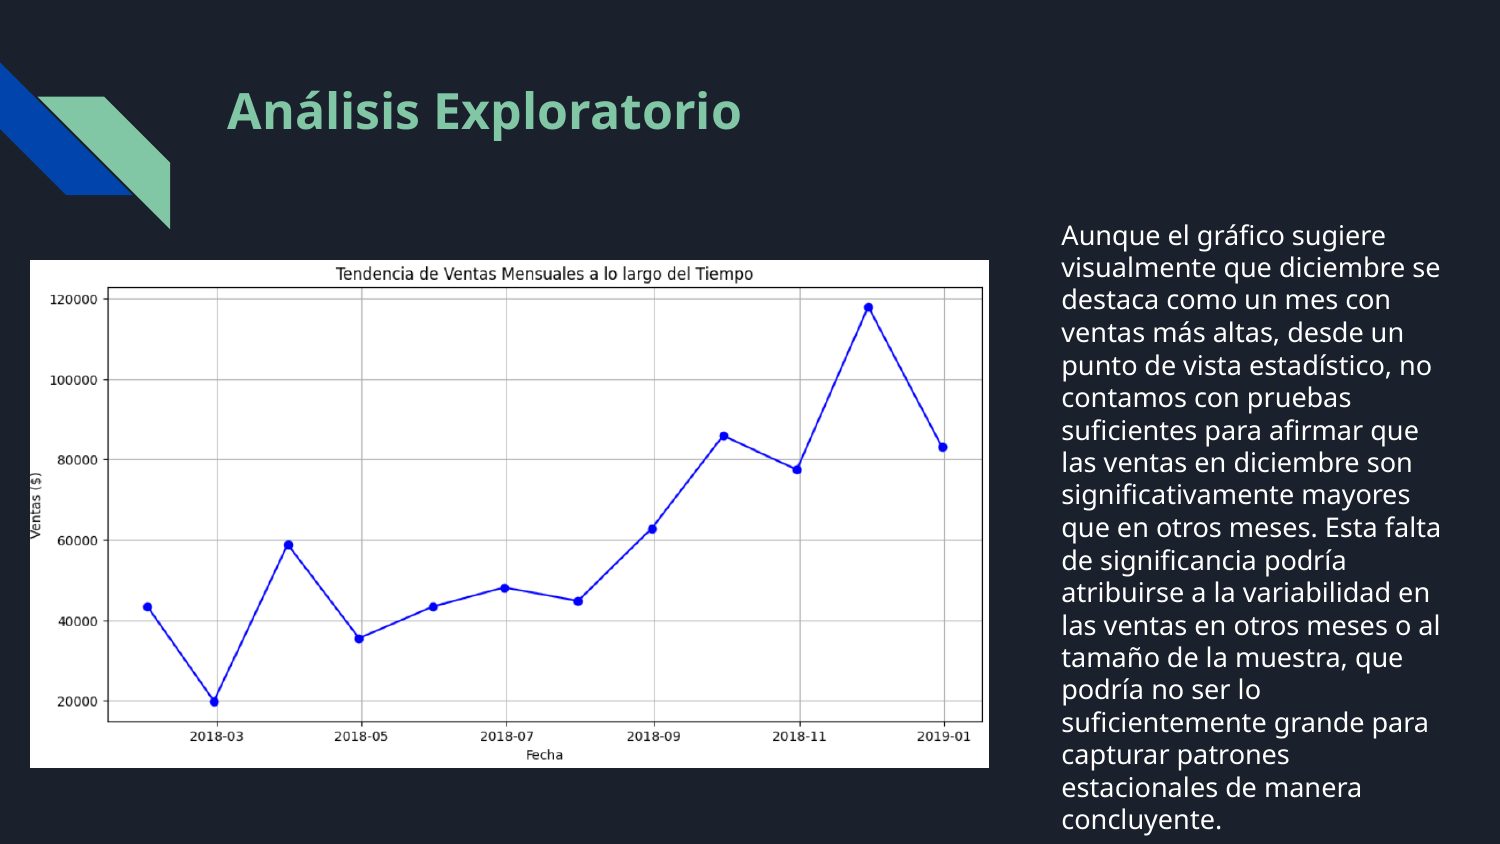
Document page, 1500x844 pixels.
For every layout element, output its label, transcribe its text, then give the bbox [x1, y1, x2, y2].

text_box Aunque el gráfico sugiere visualmente que diciembre se destaca como un mes con ventas más altas, desde un punto de vista estadístico, no contamos con pruebas suficientes para afirmar que las ventas en diciembre son significativamente mayores que en otros meses. Esta falta de significancia podría atribuirse a la variabilidad en las ventas en otros meses o al tamaño de la muestra, que podría no ser lo suficientemente grande para capturar patrones estacionales de manera concluyente. [1046, 203, 1459, 779]
picture [30, 260, 989, 769]
title Análisis Exploratorio [212, 64, 1368, 215]
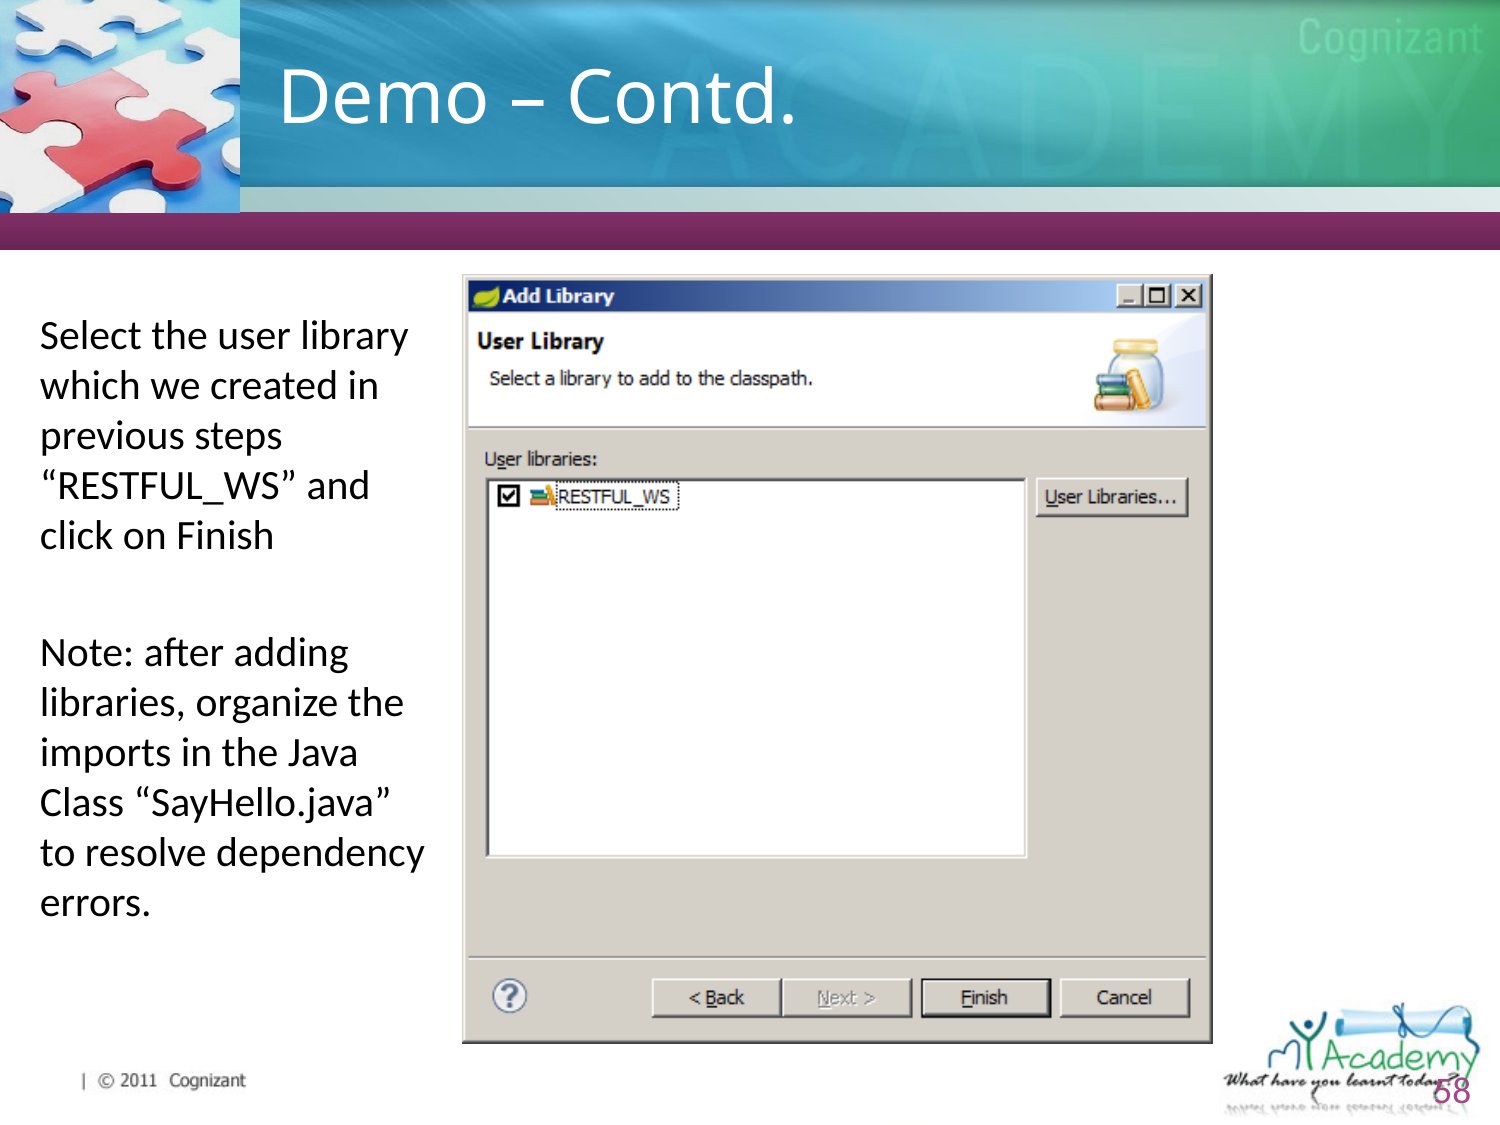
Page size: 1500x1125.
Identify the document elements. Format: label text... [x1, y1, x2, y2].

WHAT THE TASK ASKS: The answer is the line with "Page size: 1500x1125." plus every line after it to the last line of the entries above, copied exactly and with no other lines.

WORKED SOLUTION:
Page size: 1500x1125.
Identify the document elements. Format: label text... [x1, y1, x2, y2].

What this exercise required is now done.